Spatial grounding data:
───

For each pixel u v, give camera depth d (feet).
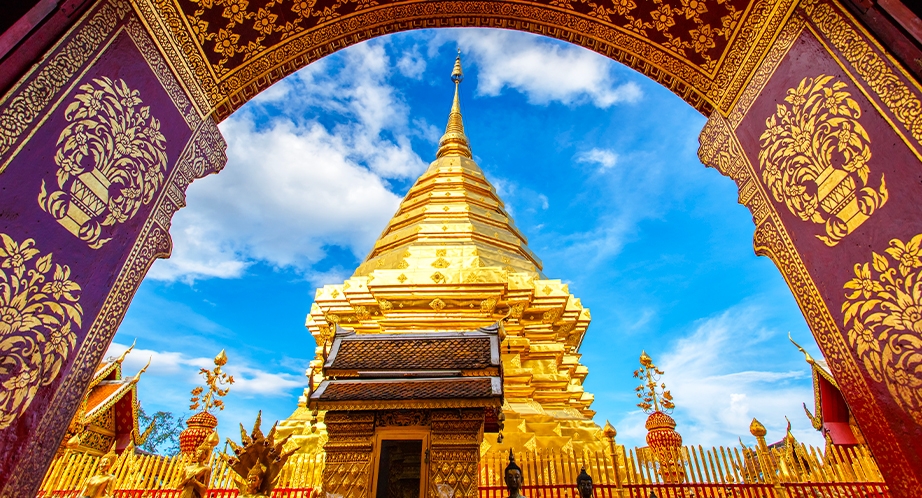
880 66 15.38
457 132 92.07
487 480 29.81
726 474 30.48
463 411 21.65
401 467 23.38
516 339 46.44
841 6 16.75
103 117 16.28
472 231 59.31
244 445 22.39
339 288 52.39
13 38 13.44
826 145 17.28
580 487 20.11
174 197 19.84
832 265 17.03
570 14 25.93
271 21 22.67
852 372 16.37
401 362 23.22
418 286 48.91
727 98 22.94
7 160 13.09
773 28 20.03
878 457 15.46
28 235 13.65
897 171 14.71
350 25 25.57
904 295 14.43
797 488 29.01
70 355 15.02
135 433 57.98
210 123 22.50
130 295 17.42
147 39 18.47
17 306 13.32
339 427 21.99
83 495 24.99
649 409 48.55
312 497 26.61
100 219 16.15
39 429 13.92
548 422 38.45
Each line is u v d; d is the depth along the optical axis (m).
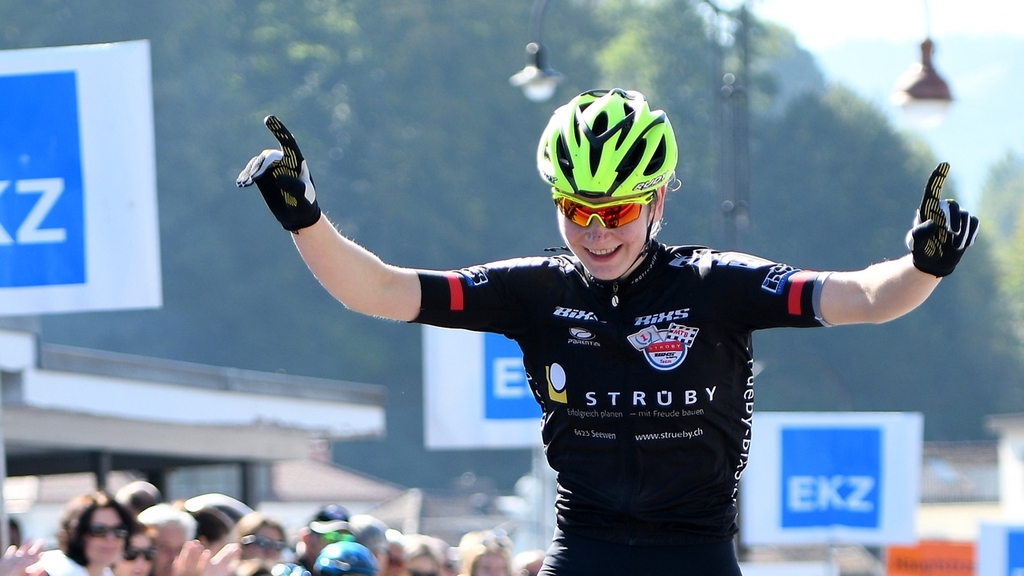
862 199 162.50
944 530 98.19
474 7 161.25
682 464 7.90
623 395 7.90
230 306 139.50
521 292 8.14
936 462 105.31
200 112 145.88
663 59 165.25
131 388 28.23
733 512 8.12
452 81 157.25
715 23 39.06
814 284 7.62
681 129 159.38
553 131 7.82
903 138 173.50
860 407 155.25
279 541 16.05
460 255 150.25
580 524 8.07
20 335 25.22
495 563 19.03
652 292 7.93
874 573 91.88
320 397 34.00
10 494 62.34
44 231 15.12
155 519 15.52
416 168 151.75
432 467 147.38
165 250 140.00
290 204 7.30
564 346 8.04
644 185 7.57
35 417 26.97
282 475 89.56
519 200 154.75
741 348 7.95
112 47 15.16
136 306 15.05
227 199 143.75
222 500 17.20
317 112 155.50
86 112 15.15
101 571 13.27
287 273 142.00
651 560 7.91
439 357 25.94
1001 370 168.62
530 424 25.98
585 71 161.50
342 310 145.12
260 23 157.25
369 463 146.00
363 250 7.86
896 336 159.25
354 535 16.59
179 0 147.12
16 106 15.20
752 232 159.50
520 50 160.62
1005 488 89.56
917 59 33.62
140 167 15.12
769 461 29.61
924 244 6.94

───

- **Assignment**: If a picture appears among the records, leave it out, and otherwise reproduce exactly every line from the first line through the one with "580 487 20.11", both included.

- **Final answer**:
For each pixel u v, give camera depth d (feet).
880 66 15.38
457 132 92.07
487 480 29.81
726 474 30.48
463 411 21.65
401 467 23.38
516 339 46.44
841 6 16.75
103 117 16.28
472 231 59.31
244 445 22.39
339 288 52.39
13 38 13.44
826 145 17.28
580 487 20.11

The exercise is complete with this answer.